Outside, Pia skipped across the walk and slipped a coin to her beggar. For the first time, Renzo approached him too. His face was hidden in the shadows of his hooded cloak, but the gnarled fingers spread wide as Renzo came near. Renzo's coin clinked against Pia's; the beggar murmured his thanks.

◆      ◆      ◆

The assassin closed his fingers about the coins. He did not like showing his hands to the boy. But it had been dark that night; there had been blood and pain and fighting; chances were the boy would not remember the specific geography of this handful of misshapen fingers.

The uncle had disappeared again. The assassin did not know yet precisely where he had gone, but he knew where to watch. Eventually the uncle would surface, and then . . .
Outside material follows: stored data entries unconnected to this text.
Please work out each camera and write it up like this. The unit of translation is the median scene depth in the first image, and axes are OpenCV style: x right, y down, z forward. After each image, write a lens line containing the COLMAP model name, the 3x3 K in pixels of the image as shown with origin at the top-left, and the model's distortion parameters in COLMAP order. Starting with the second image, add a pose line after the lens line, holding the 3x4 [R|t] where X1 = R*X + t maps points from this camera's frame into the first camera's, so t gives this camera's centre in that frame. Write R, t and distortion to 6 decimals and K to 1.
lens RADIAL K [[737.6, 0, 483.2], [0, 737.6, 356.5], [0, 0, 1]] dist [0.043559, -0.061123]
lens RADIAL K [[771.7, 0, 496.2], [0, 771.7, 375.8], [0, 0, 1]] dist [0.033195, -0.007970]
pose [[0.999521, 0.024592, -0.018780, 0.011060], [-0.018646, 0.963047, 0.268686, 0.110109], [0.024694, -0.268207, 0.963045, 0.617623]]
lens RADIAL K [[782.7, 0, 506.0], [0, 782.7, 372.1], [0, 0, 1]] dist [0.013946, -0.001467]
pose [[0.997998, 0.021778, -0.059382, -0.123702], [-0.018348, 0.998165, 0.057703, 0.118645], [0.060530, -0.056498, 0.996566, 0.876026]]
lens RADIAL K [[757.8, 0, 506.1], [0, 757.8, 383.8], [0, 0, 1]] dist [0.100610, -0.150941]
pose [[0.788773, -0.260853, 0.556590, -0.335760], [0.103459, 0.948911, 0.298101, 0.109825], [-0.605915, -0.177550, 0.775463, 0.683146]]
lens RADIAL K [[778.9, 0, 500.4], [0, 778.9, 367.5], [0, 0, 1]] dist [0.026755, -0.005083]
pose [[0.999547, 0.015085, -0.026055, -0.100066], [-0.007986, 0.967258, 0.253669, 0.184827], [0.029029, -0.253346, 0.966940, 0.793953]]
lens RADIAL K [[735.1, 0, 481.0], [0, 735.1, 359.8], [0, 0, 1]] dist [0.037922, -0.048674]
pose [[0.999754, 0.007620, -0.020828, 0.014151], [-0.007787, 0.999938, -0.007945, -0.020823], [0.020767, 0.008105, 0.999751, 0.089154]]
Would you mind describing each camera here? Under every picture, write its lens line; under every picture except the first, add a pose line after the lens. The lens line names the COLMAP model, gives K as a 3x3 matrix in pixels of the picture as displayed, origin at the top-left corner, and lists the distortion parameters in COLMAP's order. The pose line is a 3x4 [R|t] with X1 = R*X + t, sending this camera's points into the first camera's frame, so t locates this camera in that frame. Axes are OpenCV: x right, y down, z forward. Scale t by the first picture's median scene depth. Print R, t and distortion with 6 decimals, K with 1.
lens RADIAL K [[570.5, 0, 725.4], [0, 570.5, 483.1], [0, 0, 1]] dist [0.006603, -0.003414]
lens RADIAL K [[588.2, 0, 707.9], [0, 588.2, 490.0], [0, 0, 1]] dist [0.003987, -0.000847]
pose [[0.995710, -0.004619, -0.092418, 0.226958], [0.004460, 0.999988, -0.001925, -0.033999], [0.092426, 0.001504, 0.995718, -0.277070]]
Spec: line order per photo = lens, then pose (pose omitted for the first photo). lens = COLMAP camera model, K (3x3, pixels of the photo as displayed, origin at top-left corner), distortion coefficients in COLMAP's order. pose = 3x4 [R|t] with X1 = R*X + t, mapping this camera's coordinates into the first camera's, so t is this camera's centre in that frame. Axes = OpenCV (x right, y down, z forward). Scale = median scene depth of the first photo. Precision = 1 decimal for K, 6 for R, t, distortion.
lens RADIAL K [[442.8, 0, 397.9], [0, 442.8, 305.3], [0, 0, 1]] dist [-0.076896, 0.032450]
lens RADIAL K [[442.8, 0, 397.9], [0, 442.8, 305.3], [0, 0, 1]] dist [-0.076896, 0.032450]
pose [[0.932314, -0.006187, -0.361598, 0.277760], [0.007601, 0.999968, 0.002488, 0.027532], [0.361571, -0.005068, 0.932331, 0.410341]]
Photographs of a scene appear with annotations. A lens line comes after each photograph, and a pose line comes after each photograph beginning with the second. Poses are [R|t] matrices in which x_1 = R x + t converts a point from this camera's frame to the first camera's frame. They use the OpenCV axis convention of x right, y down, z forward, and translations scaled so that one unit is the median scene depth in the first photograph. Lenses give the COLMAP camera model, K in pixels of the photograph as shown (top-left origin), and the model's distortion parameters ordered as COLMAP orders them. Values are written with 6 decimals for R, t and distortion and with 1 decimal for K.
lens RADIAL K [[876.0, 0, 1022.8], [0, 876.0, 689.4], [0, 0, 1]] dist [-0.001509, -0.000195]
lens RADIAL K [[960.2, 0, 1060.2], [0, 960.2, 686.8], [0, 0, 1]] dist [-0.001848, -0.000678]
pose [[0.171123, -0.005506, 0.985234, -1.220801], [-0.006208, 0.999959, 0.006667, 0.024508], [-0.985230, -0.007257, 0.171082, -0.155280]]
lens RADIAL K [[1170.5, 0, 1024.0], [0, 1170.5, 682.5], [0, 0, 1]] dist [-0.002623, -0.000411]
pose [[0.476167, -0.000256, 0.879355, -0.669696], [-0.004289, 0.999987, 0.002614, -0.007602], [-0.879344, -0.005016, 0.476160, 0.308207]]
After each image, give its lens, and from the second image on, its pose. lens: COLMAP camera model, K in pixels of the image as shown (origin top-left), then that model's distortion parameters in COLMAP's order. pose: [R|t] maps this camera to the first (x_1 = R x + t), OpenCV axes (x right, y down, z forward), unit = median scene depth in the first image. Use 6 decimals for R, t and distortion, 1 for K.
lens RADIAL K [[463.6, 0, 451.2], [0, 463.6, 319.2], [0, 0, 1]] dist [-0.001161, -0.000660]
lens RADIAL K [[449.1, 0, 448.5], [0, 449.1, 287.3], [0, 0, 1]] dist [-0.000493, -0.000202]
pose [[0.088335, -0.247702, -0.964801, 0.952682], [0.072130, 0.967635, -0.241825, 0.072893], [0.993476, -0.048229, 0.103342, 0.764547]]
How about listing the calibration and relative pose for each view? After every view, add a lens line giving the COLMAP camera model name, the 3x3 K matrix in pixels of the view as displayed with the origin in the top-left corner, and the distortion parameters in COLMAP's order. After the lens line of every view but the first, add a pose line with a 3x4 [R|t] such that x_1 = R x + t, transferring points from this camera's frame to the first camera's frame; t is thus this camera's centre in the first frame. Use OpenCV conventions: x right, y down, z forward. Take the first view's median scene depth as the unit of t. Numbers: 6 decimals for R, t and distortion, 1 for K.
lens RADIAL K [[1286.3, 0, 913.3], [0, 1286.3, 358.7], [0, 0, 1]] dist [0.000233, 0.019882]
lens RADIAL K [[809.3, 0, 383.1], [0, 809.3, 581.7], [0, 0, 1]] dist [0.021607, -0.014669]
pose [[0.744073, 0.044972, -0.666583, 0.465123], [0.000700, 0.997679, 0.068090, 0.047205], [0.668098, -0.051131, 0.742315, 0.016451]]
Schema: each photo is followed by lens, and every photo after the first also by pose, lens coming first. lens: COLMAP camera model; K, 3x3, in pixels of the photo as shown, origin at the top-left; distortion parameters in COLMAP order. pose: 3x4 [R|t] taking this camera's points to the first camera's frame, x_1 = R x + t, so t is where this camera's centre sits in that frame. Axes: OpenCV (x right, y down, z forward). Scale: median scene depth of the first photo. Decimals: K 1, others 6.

Ordinarily the assassin would have dispatched him long ago. He would have stolen into the house; he would have finished it. But he had grown soft, he had grown weak, he
had grown dangerously ineffective. Truth: He could not bear to frighten the little girl. He could not bear for her to feel unsafe inside her very home.

She would grieve for her uncle when he was gone. But that could not be helped.

39.
Inside the Mask

L
ate that night a heron, gliding low over the marshes in search of a juicy frog, saw three small boats moving through the curved ribbons of water that cut through the island of Murano.

The first boat glided down a wide canal and headed south across a moonlit stretch of open water.